The reports from ministries then informed the president’s ‘Hundred Days’ speech in August when he opened the parliamentary debate on the President’s Budget Vote.95

This introduced a procedure, managed at first by the communications unit, and repeated at the end of each year as well as halfway through the first term. The analyses and briefings went to the president and the deputy president. Mandela read and absorbed them - although by the time they reached him he had usually been through the minister’s detailed reports – one year, on receiving the briefing on the year’s performance, he said he had read the reports and done his own analysis.

These processes gradually coalesced, along with the evolution of an Inter-Governmental Forum established in 1994 to bring ministers and provincial premiers together, into the creation in 1997 of the Coordination and Implementation Unit in the Deputy President’s Office. Delegated by the president, Deputy President Mbeki initiated the establishment of Cabinet Cluster Committees to group and integrate functions of government. However the less formal and visible systems continued to inform Mandela’s leadership, in which communication and building of social partnership played a signal role in mobilising society and government for implementation of the mandated programme.96

This combination of intense engagement with South African society and the international community, his wish to be on top of situations of interest in meticulous detail, and the limited capacity of a sparse office to sift issues, made for an impossible load. The focus narrowed especially to issues or events which he regarded as having the most urgent national importance, pre-eminently though not exclusively, two areas. One was peace and stability, without which the advances made could be reversed and reconstruction and development hampered. The other was the reintegration of South Africa into the international community with a particular focus on humanity’s search for peace and democracy.
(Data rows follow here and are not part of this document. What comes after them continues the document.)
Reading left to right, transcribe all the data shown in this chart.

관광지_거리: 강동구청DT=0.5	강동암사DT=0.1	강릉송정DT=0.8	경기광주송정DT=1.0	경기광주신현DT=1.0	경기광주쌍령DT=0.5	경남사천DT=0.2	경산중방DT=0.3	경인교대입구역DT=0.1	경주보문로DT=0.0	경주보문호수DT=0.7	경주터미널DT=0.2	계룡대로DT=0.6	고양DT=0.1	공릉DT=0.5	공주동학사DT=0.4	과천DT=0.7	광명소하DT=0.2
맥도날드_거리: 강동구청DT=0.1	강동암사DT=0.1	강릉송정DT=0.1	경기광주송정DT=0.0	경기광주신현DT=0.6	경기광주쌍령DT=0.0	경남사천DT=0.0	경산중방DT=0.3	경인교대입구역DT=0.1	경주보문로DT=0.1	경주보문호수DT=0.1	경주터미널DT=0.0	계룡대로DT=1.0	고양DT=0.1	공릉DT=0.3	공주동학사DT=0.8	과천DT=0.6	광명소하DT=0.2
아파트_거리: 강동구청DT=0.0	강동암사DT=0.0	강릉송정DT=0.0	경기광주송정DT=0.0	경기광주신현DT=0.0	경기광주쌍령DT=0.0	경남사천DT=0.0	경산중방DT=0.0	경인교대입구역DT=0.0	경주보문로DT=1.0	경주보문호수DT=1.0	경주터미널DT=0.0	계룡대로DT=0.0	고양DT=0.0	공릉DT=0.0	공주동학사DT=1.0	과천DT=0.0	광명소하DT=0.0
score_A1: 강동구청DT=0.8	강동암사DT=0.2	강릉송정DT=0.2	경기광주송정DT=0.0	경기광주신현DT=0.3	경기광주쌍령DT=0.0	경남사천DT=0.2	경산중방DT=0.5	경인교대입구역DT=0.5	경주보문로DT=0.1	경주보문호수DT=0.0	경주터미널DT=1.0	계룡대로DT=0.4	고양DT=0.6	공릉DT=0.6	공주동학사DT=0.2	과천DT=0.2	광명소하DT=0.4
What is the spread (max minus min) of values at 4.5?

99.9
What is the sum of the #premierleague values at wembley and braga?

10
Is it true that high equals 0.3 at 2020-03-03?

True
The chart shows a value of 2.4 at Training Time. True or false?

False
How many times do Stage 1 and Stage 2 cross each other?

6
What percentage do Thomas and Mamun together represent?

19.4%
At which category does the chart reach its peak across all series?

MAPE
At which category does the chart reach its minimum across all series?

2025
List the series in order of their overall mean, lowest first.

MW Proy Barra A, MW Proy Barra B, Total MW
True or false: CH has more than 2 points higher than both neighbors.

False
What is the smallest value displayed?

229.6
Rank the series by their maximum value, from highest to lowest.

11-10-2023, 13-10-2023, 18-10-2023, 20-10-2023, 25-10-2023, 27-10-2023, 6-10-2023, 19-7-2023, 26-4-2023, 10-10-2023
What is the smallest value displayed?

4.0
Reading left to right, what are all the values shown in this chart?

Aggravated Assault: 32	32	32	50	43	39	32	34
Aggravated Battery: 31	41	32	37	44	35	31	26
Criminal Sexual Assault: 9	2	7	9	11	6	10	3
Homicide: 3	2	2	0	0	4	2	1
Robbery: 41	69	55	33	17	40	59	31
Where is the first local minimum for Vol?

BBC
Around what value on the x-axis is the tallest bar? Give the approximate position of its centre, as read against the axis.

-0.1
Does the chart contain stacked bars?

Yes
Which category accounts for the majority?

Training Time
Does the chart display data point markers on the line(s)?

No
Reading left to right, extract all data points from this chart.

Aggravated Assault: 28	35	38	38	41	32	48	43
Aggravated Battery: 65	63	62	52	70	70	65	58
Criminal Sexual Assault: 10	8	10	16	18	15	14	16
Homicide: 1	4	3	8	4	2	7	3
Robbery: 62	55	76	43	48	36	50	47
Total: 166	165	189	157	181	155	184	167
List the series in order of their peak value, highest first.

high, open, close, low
Increasingly responsibilities were delegated to Deputy President Thabo Mbeki, including the chairing of Cabinet, though Mandela usually attended, listening and making comments. This required a careful balancing act. The constitution made no distinction between the two deputy presidents who in addition were – as a result of an NP negotiating position – ‘executive’ deputy presidents implying that they were not merely ceremonial. Part of the balancing was to assign the chairing of cabinet committees to both Deputy Presidents. Nevertheless, the asymmetry irritated de Klerk who felt it to be inconsistent with agreements made and diverging from the spirit of the constitution.97

Freed of much of the work of oversight and coordination, Mandela engaged more intensely with the imperatives of peace and stability and in support of South Africa’s international role. He attended meetings of the cabinet committee on security matters without fail,98 keeping a detailed eye on developments, and especially in the initial years spent much time engaging with the security forces and political players in parts of the country where violence continued. These issues were also at the heart of much of the tension in the Government of National Unity and gave rise to the few confrontational moments that did occur in the Cabinet and between Mandela and De Klerk.

After the NP withdrew from the GNU, Mandela gave higher profile to the shift of responsibilities to Thabo Mbeki, especially as he was preparing to step down as President of the ANC at its Conference in December 1997.

I have already pointed out I am a de jure president and that Thabo Mbeki is already a de facto president of the country, I am pushing everything to him and I'm a ceremonial president.99

The statement was part of his management of the ‘reverse transition’ which would see him leave government – though largely true, it masked the fact that there were still key aspects of government in which he continued to be closely involved. He was also trying to manage what had become an obsession among sections of South African media and in broader society as he was preparing to step down as ANC President and had more firmly reiterated his intention to retire as state President – ‘What will happen when Mandela goes!’